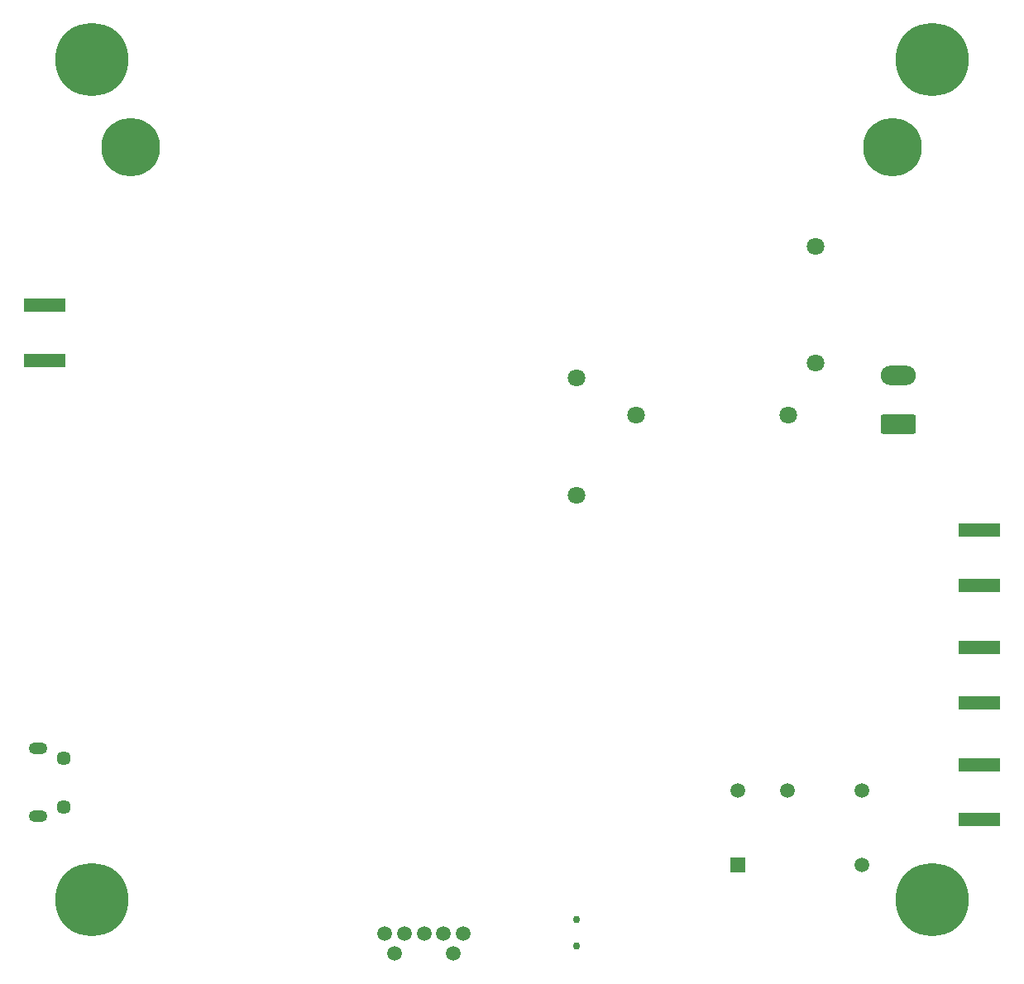
<source format=gbr>
%TF.GenerationSoftware,KiCad,Pcbnew,(6.0.9)*%
%TF.CreationDate,2022-11-09T00:10:41+00:00*%
%TF.ProjectId,Pi_TX_35W_PA,50695f54-585f-4333-9557-5f50412e6b69,rev?*%
%TF.SameCoordinates,Original*%
%TF.FileFunction,Soldermask,Bot*%
%TF.FilePolarity,Negative*%
%FSLAX46Y46*%
G04 Gerber Fmt 4.6, Leading zero omitted, Abs format (unit mm)*
G04 Created by KiCad (PCBNEW (6.0.9)) date 2022-11-09 00:10:41*
%MOMM*%
%LPD*%
G01*
G04 APERTURE LIST*
G04 Aperture macros list*
%AMRoundRect*
0 Rectangle with rounded corners*
0 $1 Rounding radius*
0 $2 $3 $4 $5 $6 $7 $8 $9 X,Y pos of 4 corners*
0 Add a 4 corners polygon primitive as box body*
4,1,4,$2,$3,$4,$5,$6,$7,$8,$9,$2,$3,0*
0 Add four circle primitives for the rounded corners*
1,1,$1+$1,$2,$3*
1,1,$1+$1,$4,$5*
1,1,$1+$1,$6,$7*
1,1,$1+$1,$8,$9*
0 Add four rect primitives between the rounded corners*
20,1,$1+$1,$2,$3,$4,$5,0*
20,1,$1+$1,$4,$5,$6,$7,0*
20,1,$1+$1,$6,$7,$8,$9,0*
20,1,$1+$1,$8,$9,$2,$3,0*%
G04 Aperture macros list end*
%ADD10C,1.450000*%
%ADD11O,1.900000X1.200000*%
%ADD12R,1.501140X1.501140*%
%ADD13C,1.501140*%
%ADD14C,1.500000*%
%ADD15R,4.200000X1.350000*%
%ADD16C,7.500000*%
%ADD17C,1.800000*%
%ADD18RoundRect,0.250000X1.550000X-0.750000X1.550000X0.750000X-1.550000X0.750000X-1.550000X-0.750000X0*%
%ADD19O,3.600000X2.000000*%
%ADD20C,0.750000*%
%ADD21C,6.000000*%
G04 APERTURE END LIST*
D10*
%TO.C,J1*%
X104162500Y-128500000D03*
D11*
X101462500Y-127500000D03*
X101462500Y-134500000D03*
D10*
X104162500Y-133500000D03*
%TD*%
D12*
%TO.C,K1*%
X173092500Y-139457500D03*
D13*
X185792500Y-139457500D03*
X185792500Y-131837500D03*
X178172500Y-131837500D03*
X173092500Y-131837500D03*
%TD*%
D14*
%TO.C,J2*%
X144000000Y-148500000D03*
X138000000Y-148500000D03*
X137000000Y-146500000D03*
X139000000Y-146500000D03*
X141000000Y-146500000D03*
X143000000Y-146500000D03*
X145000000Y-146500000D03*
%TD*%
D15*
%TO.C,J7*%
X197850000Y-110825000D03*
X197850000Y-105175000D03*
%TD*%
D16*
%TO.C,H3*%
X107000000Y-57000000D03*
%TD*%
D15*
%TO.C,J8*%
X197850000Y-117175000D03*
X197850000Y-122825000D03*
%TD*%
D16*
%TO.C,H2*%
X193000000Y-57000000D03*
%TD*%
D17*
%TO.C,L7*%
X156600000Y-89600000D03*
X156600000Y-101600000D03*
%TD*%
D18*
%TO.C,J5*%
X189522500Y-94300000D03*
D19*
X189522500Y-89300000D03*
%TD*%
D20*
%TO.C,SW1*%
X156600000Y-145025000D03*
X156600000Y-147775000D03*
%TD*%
D17*
%TO.C,L6*%
X178250000Y-93400000D03*
X162750000Y-93400000D03*
%TD*%
D16*
%TO.C,H1*%
X107000000Y-143000000D03*
%TD*%
%TO.C,H4*%
X193000000Y-143000000D03*
%TD*%
D21*
%TO.C,U10*%
X111000000Y-66000000D03*
X189000000Y-66000000D03*
%TD*%
D15*
%TO.C,J9*%
X197850000Y-129175000D03*
X197850000Y-134825000D03*
%TD*%
D17*
%TO.C,L5*%
X181100000Y-76100000D03*
X181100000Y-88100000D03*
%TD*%
D15*
%TO.C,J6*%
X102200000Y-87825000D03*
X102200000Y-82175000D03*
%TD*%
M02*

</source>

How to complete this task | Take every line from the records that holds "four" and copy it down.

Result of this task |
0 Add four circle primitives for the rounded corners*
0 Add four rect primitives between the rounded corners*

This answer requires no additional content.